Initialement, son mandat était de prévenir la transmission de la COVID-19 à l’intérieur des établissements de santé. Ce n’est qu’après qu’on lui a confié la gestion des éclosions en CHSLD. Avec le temps, Dre Galarneau a développé une stratégie pour anticiper les dommages lorsqu’il y a une éclosion, en fonction du nombre de personnes infectées.

«Je n’aurais jamais pensé que la plus grosse menace des travailleurs était leurs collègues, mentionne-t-elle. Quand on a compris ça, on avait une première pièce du casse-tête. On a beaucoup travaillé cette stratégie avec les travailleurs. On a appliqué aussi des mesures auprès des usagers. Et on a vu des résultats. Ça fonctionnait.»

«Quand on gère une crise et qu’on ne sait pas ce qui nous attend, c’est très stressant, renchérit-elle. Mais le niveau de stress diminue quand on peut anticiper et, de cette façon, contrôler la situation. C’est ce qui est arrivé.»

Son travail a même fait écho jusqu’à Québec. Les méthodes qu’elle a développées pour réduire les risques de contagion et empêcher la propagation du virus ont été citées en exemple par le gouvernement.

Huit mois intensifs

Au cours de la dernière année, Dre Galarneau a consacré huit mois uniquement à la gestion de la crise. «C’était épuisant, mais ma plus grande satisfaction, c’est d’avoir amené des milieux de travail et de soins plus sécuritaires pour nos travailleurs», confie-t-elle.

«Dans les premières éclosions, ça pouvait être 50 % des usagers qui étaient infectés, poursuit-elle.

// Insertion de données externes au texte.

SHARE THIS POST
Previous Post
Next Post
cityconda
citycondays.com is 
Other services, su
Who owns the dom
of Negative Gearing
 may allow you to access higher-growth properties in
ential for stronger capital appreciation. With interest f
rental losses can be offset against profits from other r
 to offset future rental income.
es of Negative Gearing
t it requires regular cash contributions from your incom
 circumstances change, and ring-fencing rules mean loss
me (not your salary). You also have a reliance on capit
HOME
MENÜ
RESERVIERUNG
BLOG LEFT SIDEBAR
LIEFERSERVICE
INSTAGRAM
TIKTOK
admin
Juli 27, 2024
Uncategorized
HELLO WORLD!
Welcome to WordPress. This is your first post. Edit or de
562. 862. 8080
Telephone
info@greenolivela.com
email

Maintenant, dans le pire des cas, c’est 30 %. C’est preuve que les actions mises en place fonctionnent.»

Tous les jours, elle regarde les données pour voir si des travailleurs de la santé sont touchés par le virus. «Quand c’est le cas, on débarque la machine de guerre, lance-t-elle. Quand j’arrive dans un milieu en éclosion, je ramasse les pots cassés. Je ne peux pas refaire le passé, mais je peux casser la roue de la contamination. Mon rôle, c’est de minimiser les impacts. Le risque zéro n’existe pas, mais je peux tout mettre en œuvre pour réduire le plus possible le risque de contamination.»

À cela s’ajoutent des facteurs qui font en sorte que le défi est parfois plus grand. C’est le cas notamment des endroits avec une clientèle ayant des troubles cognitifs. «Autant de milieux différents, autant de défis différents», illustre Dre Galarneau.

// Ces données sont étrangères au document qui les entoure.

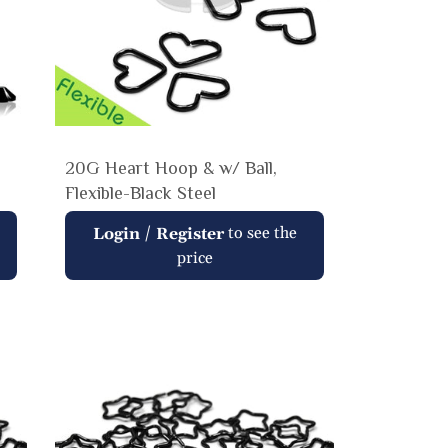
20G Heart Hoop & w/ Ball,
Flexible-Black Steel
Regular
/
to see the
Login
Register
price
price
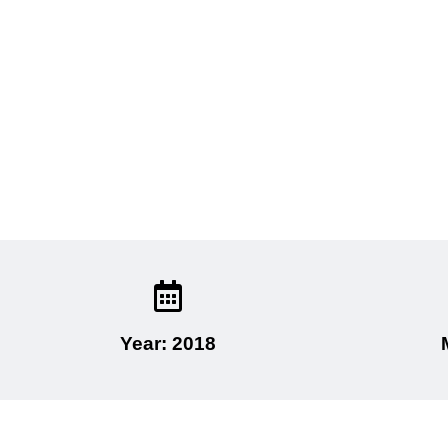
Year: 2018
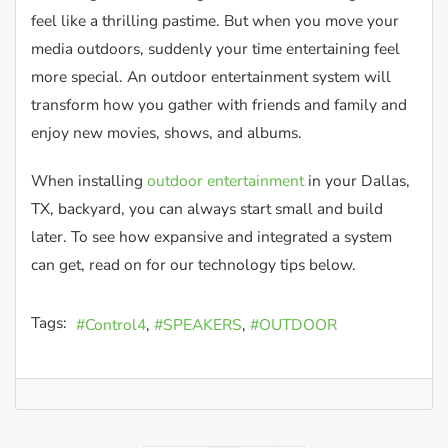
feel like a thrilling pastime. But when you move your
media outdoors, suddenly your time entertaining feel
more special. An outdoor entertainment system will
transform how you gather with friends and family and
enjoy new movies, shows, and albums.
When installing
outdoor entertainment
in your Dallas,
TX, backyard, you can always start small and build
later. To see how expansive and integrated a system
can get, read on for our technology tips below.
Tags:
Control4
SPEAKERS
OUTDOOR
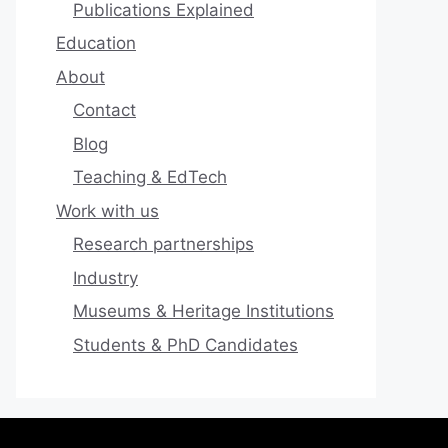
Publications Explained
Education
About
Contact
Blog
Teaching & EdTech
Work with us
Research partnerships
Industry
Museums & Heritage Institutions
Students & PhD Candidates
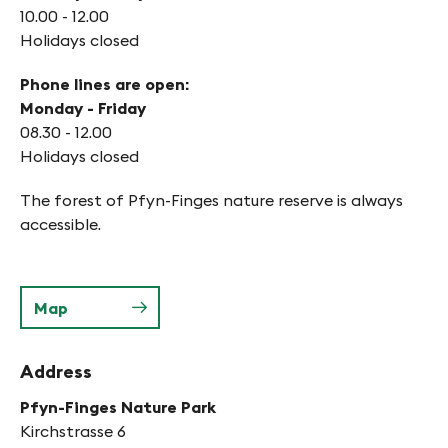
10.00 - 12.00
Holidays closed
Phone lines are open:
Monday - Friday
08.30 - 12.00
Holidays closed
The forest of Pfyn-Finges nature reserve is always
accessible.
Map
Address
Pfyn-Finges Nature Park
Kirchstrasse 6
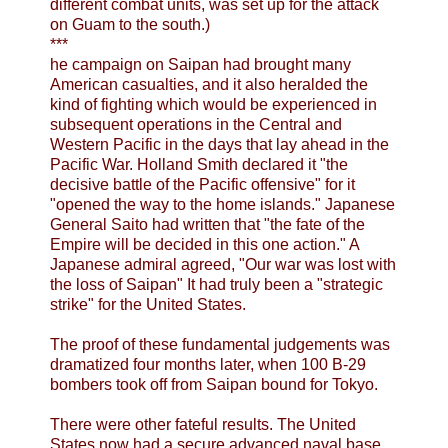
different combat units, was set up for the attack
on Guam to the south.)
***
he campaign on Saipan had brought many
American casualties, and it also heralded the
kind of fighting which would be experienced in
subsequent operations in the Central and
Western Pacific in the days that lay ahead in the
Pacific War. Holland Smith declared it "the
decisive battle of the Pacific offensive" for it
"opened the way to the home islands." Japanese
General Saito had written that "the fate of the
Empire will be decided in this one action." A
Japanese admiral agreed, "Our war was lost with
the loss of Saipan" It had truly been a "strategic
strike" for the United States.
The proof of these fundamental judgements was
dramatized four months later, when 100 B-29
bombers took off from Saipan bound for Tokyo.
There were other fateful results. The United
States now had a secure advanced naval base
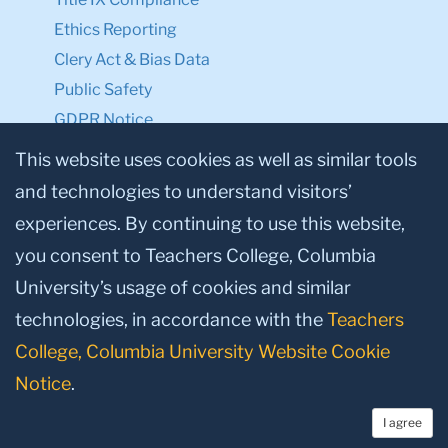
Ethics Reporting
Clery Act & Bias Data
Public Safety
GDPR Notice
Privacy Notice
This website uses cookies as well as similar tools
and technologies to understand visitors’
Make a Gift to TC
experiences. By continuing to use this website,
Facebook
Twitter
Instagram
Youtube
Linkedin
you consent to Teachers College, Columbia
University’s usage of cookies and similar
technologies, in accordance with the
Teachers
College, Columbia University Website Cookie
Notice
.
I agree
© 2026, Teachers College, Columbia University, New York, NY 10027.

L’arrivée de la vaccination

Maintenant que la situation est sous contrôle, elle reprend peu à peu ses activités en clinique, tout en poursuivant ses efforts pour vaincre le virus. «J’ai eu un soutien incroyable et une belle collaboration des collègues et de la direction, dit-elle. Des collègues ont pris le relais pour moi en clinique quand je ne pouvais pas y être. On m’a fait confiance et je leur en remercie. Je suis privilégiée d’avoir une équipe qui me soutient autant.»

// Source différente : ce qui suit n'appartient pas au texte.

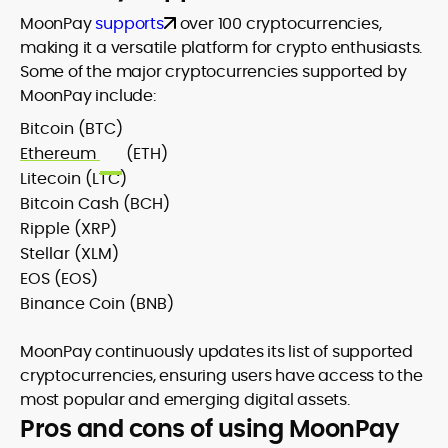
MoonPay
supports
over 100 cryptocurrencies,
making it a versatile platform for crypto enthusiasts.
Some of the major cryptocurrencies supported by
MoonPay include:
Bitcoin (BTC)
Ethereum
(ETH)
Litecoin (LTC)
Bitcoin Cash (BCH)
Ripple (XRP)
Stellar (XLM)
EOS (EOS)
Binance Coin (BNB)
MoonPay continuously updates its list of supported
cryptocurrencies, ensuring users have access to the
most popular and emerging digital assets.
Pros and cons of using MoonPay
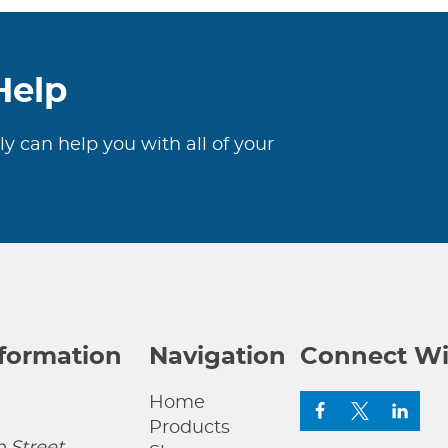
Help
ly can help you with all of your
nformation
Navigation
Connect Wi
Home
Products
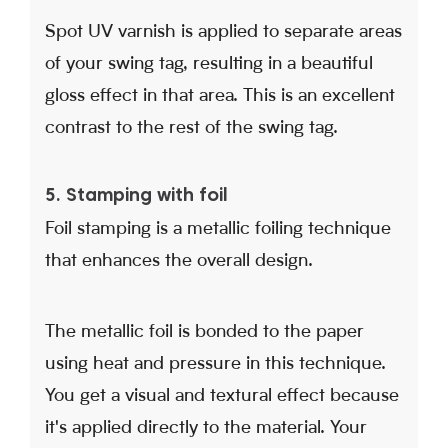
Spot UV varnish is applied to separate areas
of your swing tag, resulting in a beautiful
gloss effect in that area. This is an excellent
contrast to the rest of the swing tag.
5. Stamping with foil
Foil stamping is a metallic foiling technique
that enhances the overall design.
The metallic foil is bonded to the paper
using heat and pressure in this technique.
You get a visual and textural effect because
it's applied directly to the material. Your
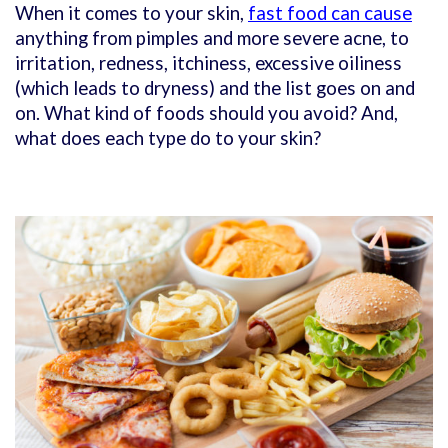
When it comes to your skin,
fast food can cause
anything from pimples and more severe acne, to
irritation, redness, itchiness, excessive oiliness
(which leads to dryness) and the list goes on and
on. What kind of foods should you avoid? And,
what does each type do to your skin?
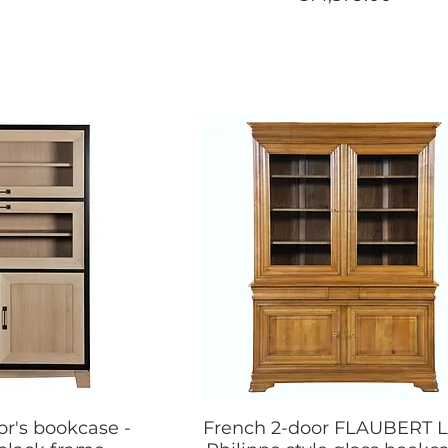
or's bookcase -
French 2-door FLAUBERT L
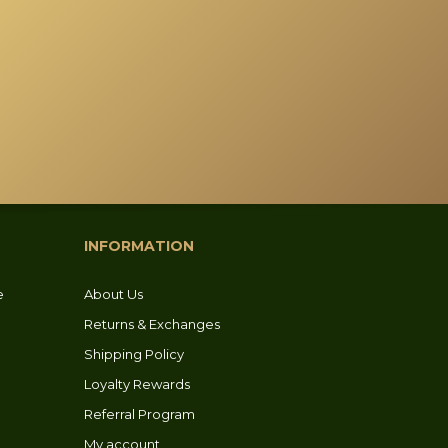
INFORMATION
e
About Us
Returns & Exchanges
Shipping Policy
Loyalty Rewards
Referral Program
My account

La dernière année n’a pas été de tout repos, mais elle constate avec soulagement les effets positifs de la vaccination. «J’ai analysé l’arrivée de la vaccination et son impact, affirme-t-elle. J’ai pu voir que, lorsqu’il y a une éclosion dans une unité où il y a eu vaccination, c’est seulement quatre personnes environ qui sont touchées comparativement à une quinzaine avant la vaccination. C’est un autre grand pas qui est franchi.»

«En voyant ça, mon inquiétude a beaucoup diminué. J’ai été rassurée. Je suis confiante qu’on sera mieux outillé, avec le vaccin, pour faire face aux variants. Ce qu’on voit pour le moment est encourageant», conclut Dre Lise-Andrée Galarneau.